Pasar kerap menjadi ruang hidup yang menyimpan warisan budaya. Di tempat inilah nilai-nilai lokal, interaksi sosial, dan tradisi berlangsung secara alami dari generasi ke generasi. Fungsinya pun melampaui aktivitas ekonomi semata. Pasar menjadi ruang temu, ruang cerita, sekaligus ruang kehidupan.
Di Kota Surakarta, salah satu pasar yang masih mempertahankan denyut itu adalah Pasar Gede Hardjonagoro. Berdiri sejak 1930, pasar ini dirancang oleh arsitek Belanda Thomas Karsten dan hingga kini tetap menjadi ikon bersejarah kota. Letaknya yang berada di pusat kota membuat Pasar Gede nyaris tak pernah kehilangan pengunjung. Beragam produk lokal tersedia di sini, mulai dari jajanan tradisional dan kekinian, buah-buahan segar, kerajinan tangan, hingga jamu, berpadu dalam suasana pasar yang hangat dan khas.

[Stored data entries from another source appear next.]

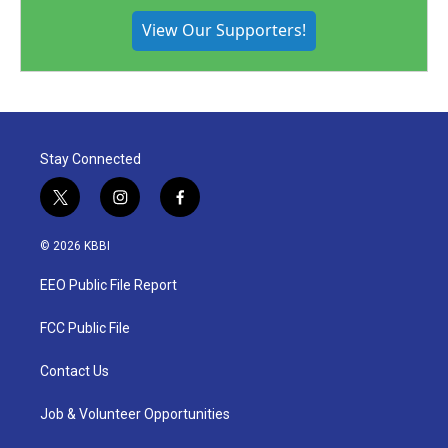
View Our Supporters!
Stay Connected
t
i
f
w
n
a
i
s
c
© 2026 KBBI
t
t
e
t
a
b
EEO Public File Report
e
g
o
r
r
o
a
k
FCC Public File
m
Contact Us
Job & Volunteer Opportunities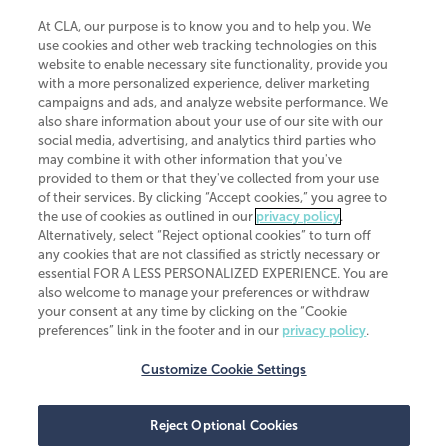
At CLA, our purpose is to know you and to help you. We
use cookies and other web tracking technologies on this
website to enable necessary site functionality, provide you
CliftonLarsonAllen is a Minnesota LLP, with more than 120 locations across
with a more personalized experience, deliver marketing
the United States. The Minnesota certificate number is 00963. The California
campaigns and ads, and analyze website performance. We
license number is 7083. The Maryland permit number is 39235. The New
also share information about your use of our site with our
York permit number is 64508. The North Carolina certificate number is
26858. If you have questions regarding individual license information, please
social media, advertising, and analytics third parties who
contact
Elizabeth Spencer
.
may combine it with other information that you've
provided to them or that they've collected from your use
CLA (CliftonLarsonAllen LLP), an independent legal entity, is a network
of their services. By clicking “Accept cookies,” you agree to
member of
CLA Global
, an international organization of independent
the use of cookies as outlined in our
privacy policy
.
accounting and advisory firms. Each CLA Global network firm is a member of
CLA Global Limited, a UK private company limited by guarantee. CLA Global
Alternatively, select “Reject optional cookies” to turn off
Limited does not practice accountancy or provide any services to clients.
any cookies that are not classified as strictly necessary or
CLA (CliftonLarsonAllen LLP) is not an agent of any other member of CLA
essential FOR A LESS PERSONALIZED EXPERIENCE. You are
Global Limited, cannot obligate any other member firm, and is liable only for
also welcome to manage your preferences or withdraw
its own acts or omissions and not those of any other member firm. Similarly,
your consent at any time by clicking on the “Cookie
CLA Global Limited cannot act as an agent of any member firm and cannot
obligate any member firm. The names “CLA Global” and/or
preferences” link in the footer and in our
privacy policy
.
“CliftonLarsonAllen,” and the associated logo, are used under license.
Customize Cookie Settings
Transparency in coverage machine-readable files
Reject Optional Cookies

Sore itu, hujan deras baru saja reda. Matahari perlahan muncul di balik awan, memancarkan cahaya lembut yang membuat udara terasa lebih bersih dan segar. Tanpa rencana khusus, saya memutuskan untuk berkendara menuju Pasar Gede, sekadar menikmati suasana kota setelah hujan turun.
Koridor di sekitar pasar tampak basah dan memantulkan cahaya. Orang-orang yang sebelumnya berteduh mulai kembali beraktivitas. Ada pedagang yang menarik gerobak berisi buah, ada pula yang menata ulang dagangannya. Suasana tidak terlalu ramai, tetapi juga tidak sepi. Kehidupan berjalan pelan, tanpa tergesa.
Di deretan kios bagian depan pasar, aroma manis leker yang tengah dipanggang langsung menarik perhatian. Di balik sebuah gerobak kecil, seorang pria paruh baya dengan cekatan menuangkan adonan tipis ke atas teflon panas. Saya memesan dua leker, rasa cokelat dan keju. Obrolan pun mengalir di sela menunggu pesanan matang.
Ia bercerita telah berjualan di Pasar Gede selama sepuluh tahun terakhir. Namun, usaha membuat leker telah ia tekuni sejak era 1980-an, melanjutkan usaha yang lebih dulu dirintis oleh orang tuanya. Dengan nada tenang, ia mengingat bagaimana suasana pasar dulu yang belum seramai sekarang, meski akhir pekan tetap menjadi waktu paling ramai.
Tak lama kemudian, seorang teman tiba-tiba menyapa dari belakang. Ia datang bersama pasangannya dan mengaku baru pertama kali mengunjungi Pasar Gede. Kami tertawa bersama menyadari bahwa sudah lebih dari satu tahun setengah berkuliah di Solo, tetapi masih ada sudut kota yang belum sempat disinggahi. Sore itu pun terasa semakin hangat, dihabiskan dengan berbagi leker dan obrolan ringan.
Sebelum berpamitan, sang penjual sempat melontarkan kalimat sederhana yang terasa membekas. Menurutnya, rezeki tidak selalu soal ramai atau sepi, melainkan soal kesabaran. Sebuah kebijaksanaan yang lahir dari pengalaman panjang hidup di tengah pasar, tempat orang datang dan pergi silih berganti.
Kami kemudian melanjutkan langkah masuk ke dalam pasar. Suasana terasa lebih hidup. Aroma khas pasar bercampur dengan suara tawar-menawar. Ibu-ibu penjual dawet, pedagang buah yang sibuk menata lapaknya, hingga anak-anak kecil yang berlarian sambil memegang es potong, menjadi bagian dari lanskap sore itu.
Di tengah hiruk pikuk tersebut, saya menyadari satu hal. Kita kerap terlalu sibuk dengan dunia sendiri, hingga lupa bahwa di luar sana ada banyak orang dengan cerita dan kesibukan yang sama berharganya.
Menjelang hari gelap, saya pulang dengan plastik berisi leker yang belum sepenuhnya habis, langkah yang terasa ringan, dan hati yang riuh. Entah karena sisa aroma hujan, pertemuan yang tak disengaja, atau kehangatan Pasar Gede yang tetap hidup dengan caranya sendiri, perjalanan spontan itu mengingatkan saya untuk sesekali menoleh ke sekitar, melihat dunia yang lebih luas dari sekadar layar dan rutinitas sebagai mahasiswa.